TRUSTWORTHY AND PRIVACY-PRESERVING PERCEPTUAL HASHING WITH ZERO-KNOWLEDGE PROOFS

This repository provides a reference implementation of the paper “Trustworthy and Privacy-Preserving Perceptual Hashing with Zero-Knowledge Proofs”, including:

Perceptual hashing deep models (training and evaluation, PyTorch)
A zero-knowledge proof prototype for Hamming distance based on multilinear sum-check and polynomial commitments (Rust, arkworks)

We ship a Docker image for a reproducible environment and provide scripts for experiments and benchmarking.

Overview and Contributions
Repository Structure
Environment and Dependencies
- Docker (recommended)
- Local Installation (optional)
Data Preparation
Training and Evaluation
- Training (TrainAll)
- PIHD metrics (AUC, FPR@95TPR)
- COCO Zero-shot Generalization
- Ablation Study
ZK Proof Benchmark (HDProof)
Reproducibility Checklist and Expected Artifacts
FAQ
Acknowledgements
Citation

Overview and Contributions

This implementation targets trustworthy and privacy-preserving perceptual hashing with a unified training and verification pipeline:

Multiple backbones (ResNet50, ViT, ConvNeXtV2, Swin-T, MambaOut, GroupMamba) with Baseline/Enhanced strategies
Unified training and evaluation producing ROC-AUC and FPR@95TPR
Zero-shot generalization evaluation on COCO
A Hamming-distance ZK proof (hamproof) prototype and benchmark

Repository Structure

PerceptHash/                 # Perceptual hashing models and scripts (PyTorch)
  model/                     # Models and backbones, includes kernels/selective_scan extension
  eval/                      # Evaluation scripts (AUC, COCO, Ablation, TPR@95% threshold)
  script/                    # Training entry (TrainAll.py)
  datasets/, checkpoint/, save/  # Data, pretrained weights, outputs (mounted as needed)

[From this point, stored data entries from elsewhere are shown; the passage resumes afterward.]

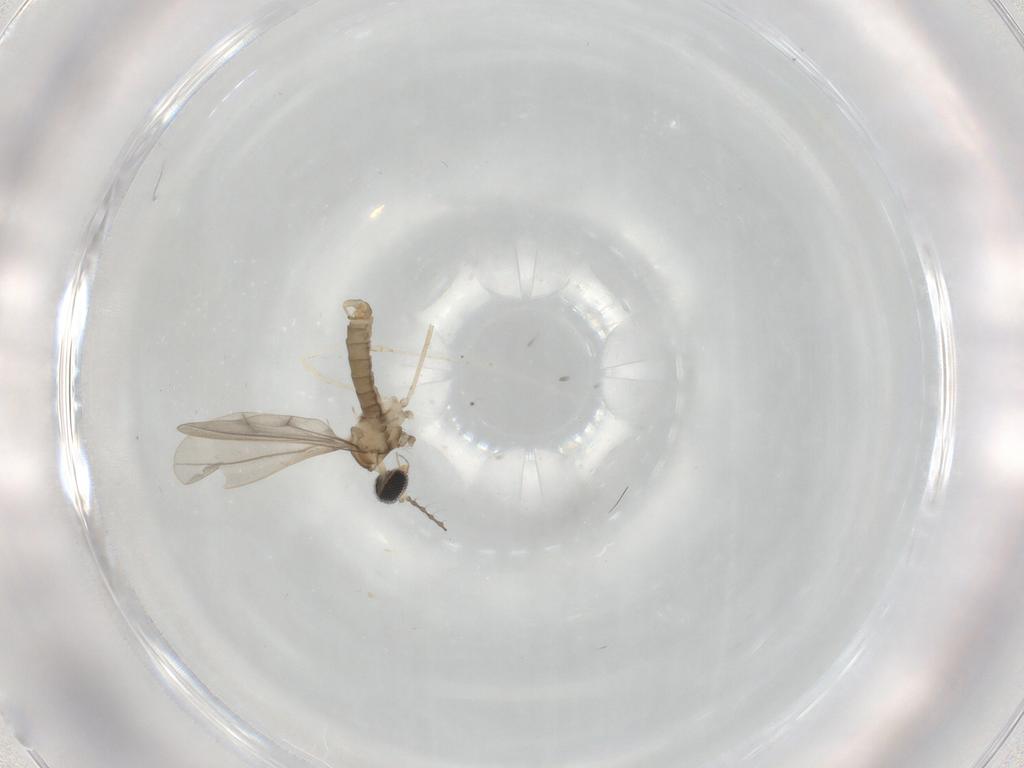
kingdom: Animalia
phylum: Arthropoda
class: Insecta
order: Diptera
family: Cecidomyiidae
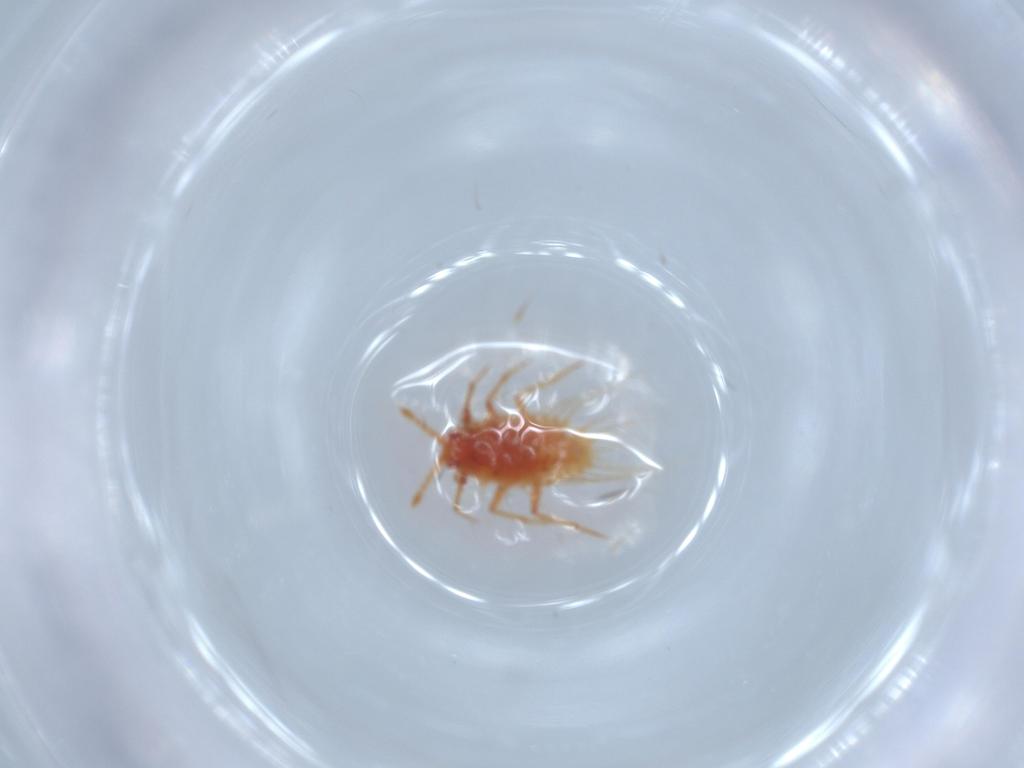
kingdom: Animalia
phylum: Arthropoda
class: Insecta
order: Hemiptera
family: Monophlebidae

HDProof/                     # Hamming distance ZK proof (Rust/arkworks)
  3rd/                       # poly-commit, ml_sumcheck submodules
  src/                       # Protocol implementation
  src/bin/quick_bench.rs     # Benchmark entry (see CLI options below)

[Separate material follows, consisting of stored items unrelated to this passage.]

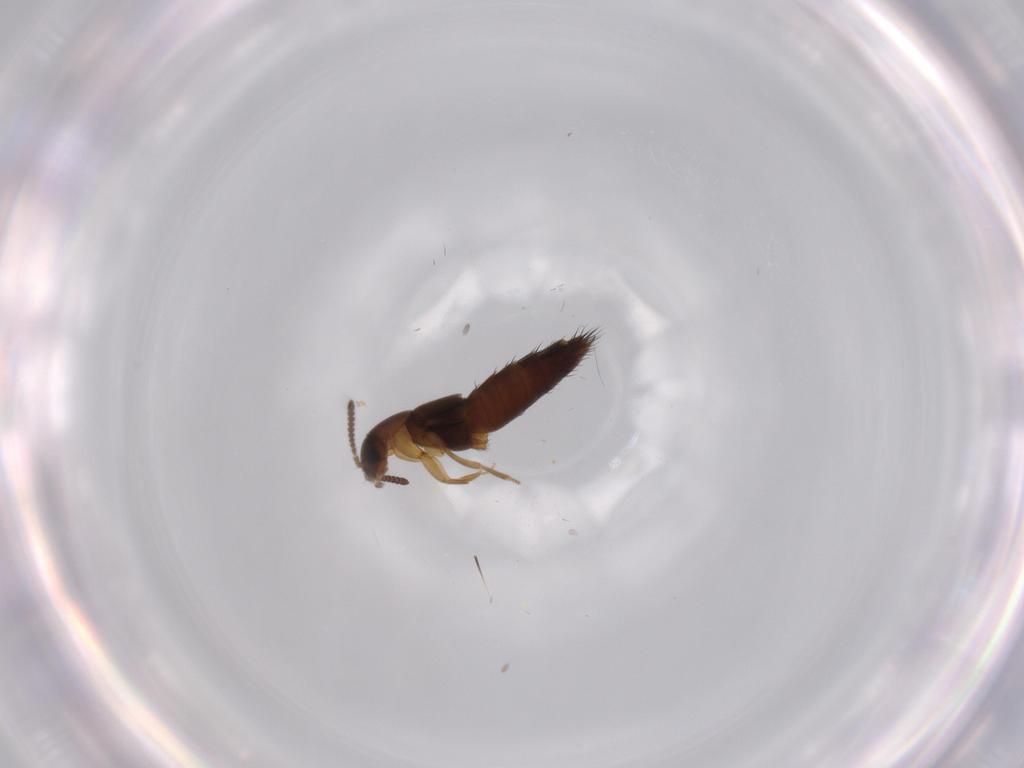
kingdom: Animalia
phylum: Arthropoda
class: Insecta
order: Coleoptera
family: Staphylinidae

Dockerfile                   # Reproducible env (CUDA 12.1 + Python 3.10 + PyTorch 2.5.1 + Rust)

Environment and Dependencies

We recommend Docker for consistent CUDA/driver and Python/Rust dependencies.

Docker (recommended)

Build the image from the repo root:

git clone https://github.com/mengdehong/zkph.git
cd zkph
docker build -t zkph:latest .

Key environment in the image:

Base: nvidia/cuda:12.1.1-devel-ubuntu20.04
Python: 3.10 (Conda env: ph)
PyTorch: 2.5.1 + CUDA 12.1 (torchvision 0.20.1, torchaudio 2.5.1)
Other Python deps: see PerceptHash/requirements.txt
Rust toolchain (stable) + arkworks
HDProof is built during image build (cargo build --release).

Run-time recommendations:

Use --gpus all for GPU
Add --shm-size=32g to avoid DataLoader shared memory issues
Mount host data into /app/PerceptHash/... inside the container via -v.

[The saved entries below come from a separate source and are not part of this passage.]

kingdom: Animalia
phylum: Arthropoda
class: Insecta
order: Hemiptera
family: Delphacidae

Local Installation (optional)

If you do not use Docker, ensure compatible versions:

CUDA 12.1 with PyTorch 2.5.1; Python 3.10
Install deps from PerceptHash/requirements.txt (contains extra index for CUDA wheels)
Rust toolchain (stable); build HDProof with cargo build --release

Note: CUDA/driver mismatches across hosts can break wheels; Docker is preferred for reproducibility.

Data Preparation

Prepare a host data directory, e.g., ~/percepthash_data (or reuse the original ~/code/zkph/PerceptHash/... layout) and place:

PIHD dataset (train & eval): expected to contain PerceptHash/datasets/PIHD/test/test_class
CocoVal2017 (eval/generalization): with origin/, transformed/, and pairs_csv/
Pretrained weights (for training): put under PerceptHash/checkpoint/
Trained models/logs (for evaluation): put under PerceptHash/save/

Mount these directories to /app/PerceptHash/... paths inside the container (see commands below).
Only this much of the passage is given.